Diário Eletrônico

PODER JUDICIÁRIO

TRIBUNAL REGIONAL FEDERAL DA 3ª REGIÃO

D.E.

Publicado em 03/03/2015
RECURSO EM SENTIDO ESTRITO Nº 0006365-54.2008.4.03.6181/SP
2008.61.81.006365-7/SP
RELATOR : Desembargador Federal PAULO FONTES
RECORRENTE : Justica Publica
RECORRIDO(A) : CAMILO ALVES DA SILVA NETO
: ANTONIO NERI DE ANDRADE
ADVOGADO : SP231003 MARCIO ROBERTO CAMPOS e outro

EMENTA

RECURSO EM SENTIDO ESTRITO - RECEBIMENTO DA DENUNCIA - ARTS. 149 E 207 DO CP - INDICIOS DE AUTORIA E MATERIALIDADE - PRINCÍPIO DO IN DUBIO PRO SOCIETATE - RECURSO A QUE SE DÁ PROVIMENTO.
1. Os recorridos foram denunciados nestes autos como incurso no delito do artigo 149 e 207, c/c arts. 29 e 70, todos do Código Penal.
2. A denúncia afirma que os trabalhadores foram aliciados com o fim de serem levados do Sergipe para este Estado de São Paulo, sem assegurar condições de retorno ao local de origem, alojadas em local de condições precárias, conforme fotografias fornecidas pela própria empresa, junto com outras várias pessoas. Submetidas a uma jornada exaustiva de trabalho por dia, sem qualquer registro nem dia de folga, com salário bem inferior ao prometido e não conseguiam ganhar o suficiente sequer para pagar a dívida do alojamento e da viagem.

** Instrução **
De acordo com a ementa do recurso, de qual estado os trabalhadores foram levados para São Paulo? O material que vem depois deste texto é independente dele.

** Trecho de dados **
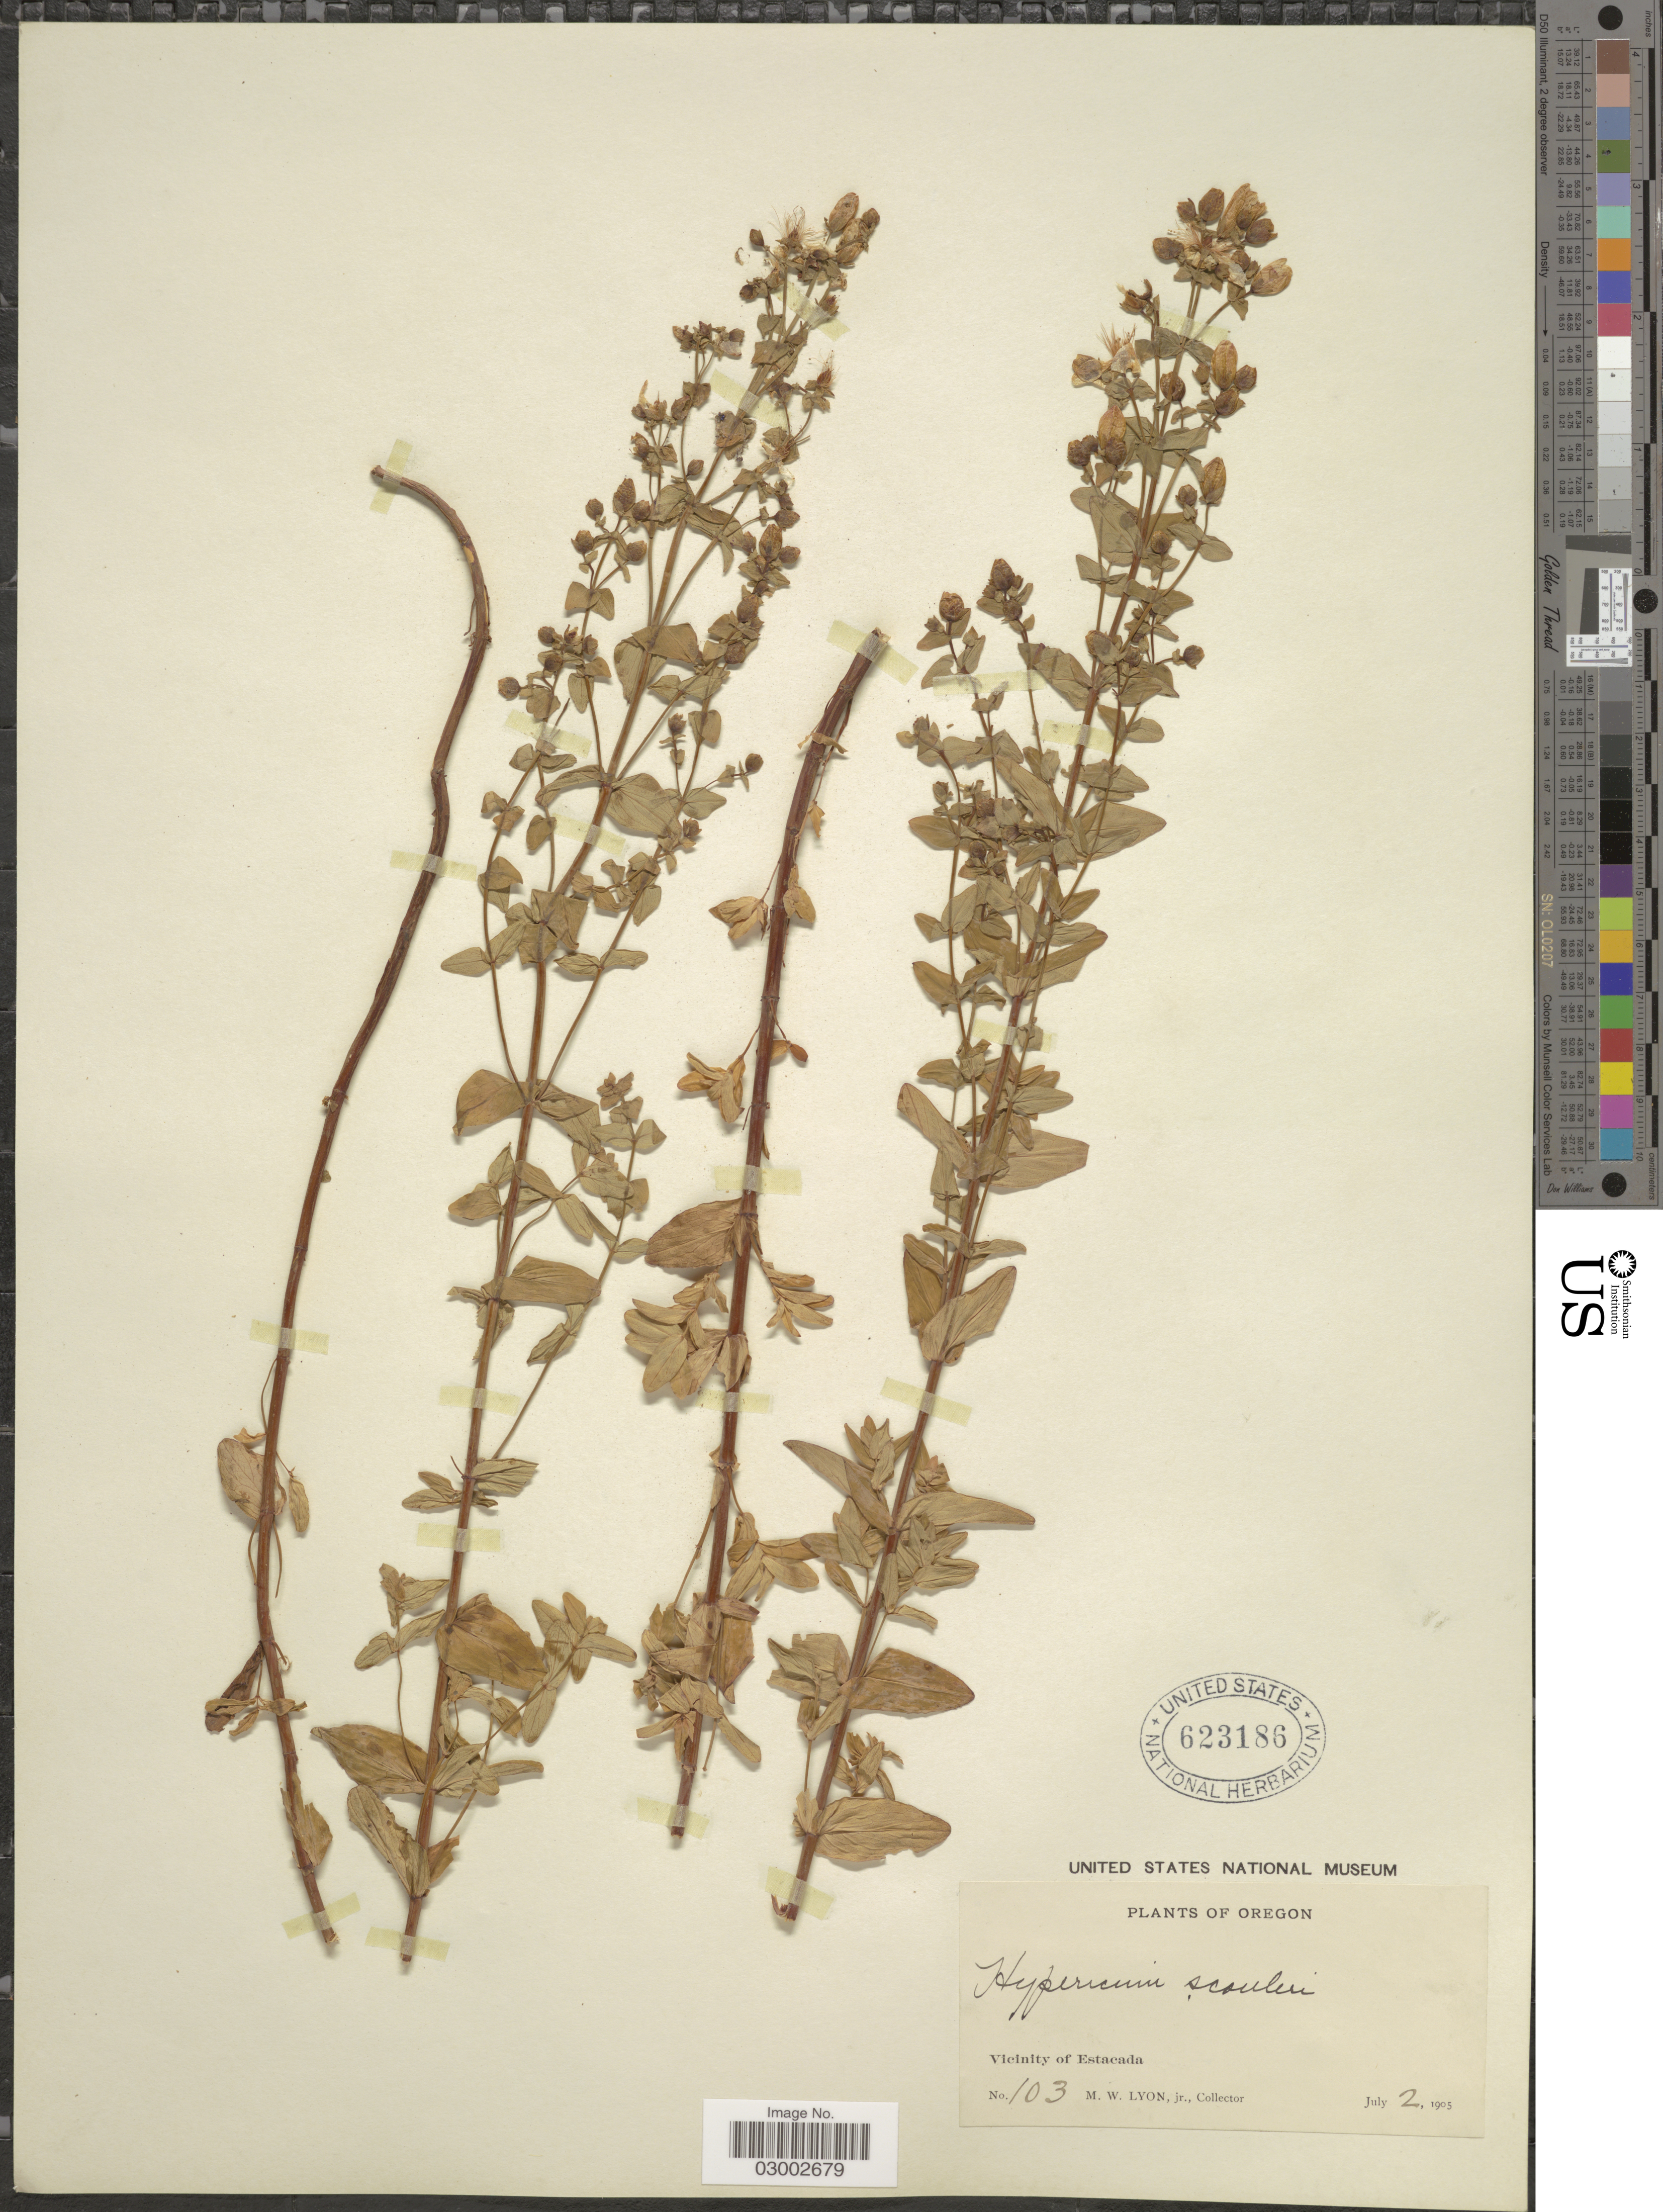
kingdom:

** Resposta do exercício **
Do Sergipe.